◆ EXERCISE GOAL ◆
Only what runs from the line with "Prerequisti: **Raspberry, terminale" to the final line of the records below should be given again, word for word.

[Collected data]
[Start of section]
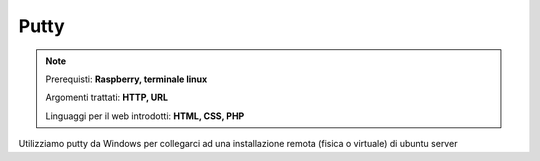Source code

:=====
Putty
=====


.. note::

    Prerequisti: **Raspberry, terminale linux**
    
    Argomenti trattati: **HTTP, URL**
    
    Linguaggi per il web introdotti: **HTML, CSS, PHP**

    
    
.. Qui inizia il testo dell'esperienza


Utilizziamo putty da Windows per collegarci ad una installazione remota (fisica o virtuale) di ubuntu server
[End of section]
◆ OUTPUT FOR THIS TASK ◆
    Prerequisti: **Raspberry, terminale linux**
    
    Argomenti trattati: **HTTP, URL**
    
    Linguaggi per il web introdotti: **HTML, CSS, PHP**

    
    
.. Qui inizia il testo dell'esperienza


Utilizziamo putty da Windows per collegarci ad una installazione remota (fisica o virtuale) di ubuntu server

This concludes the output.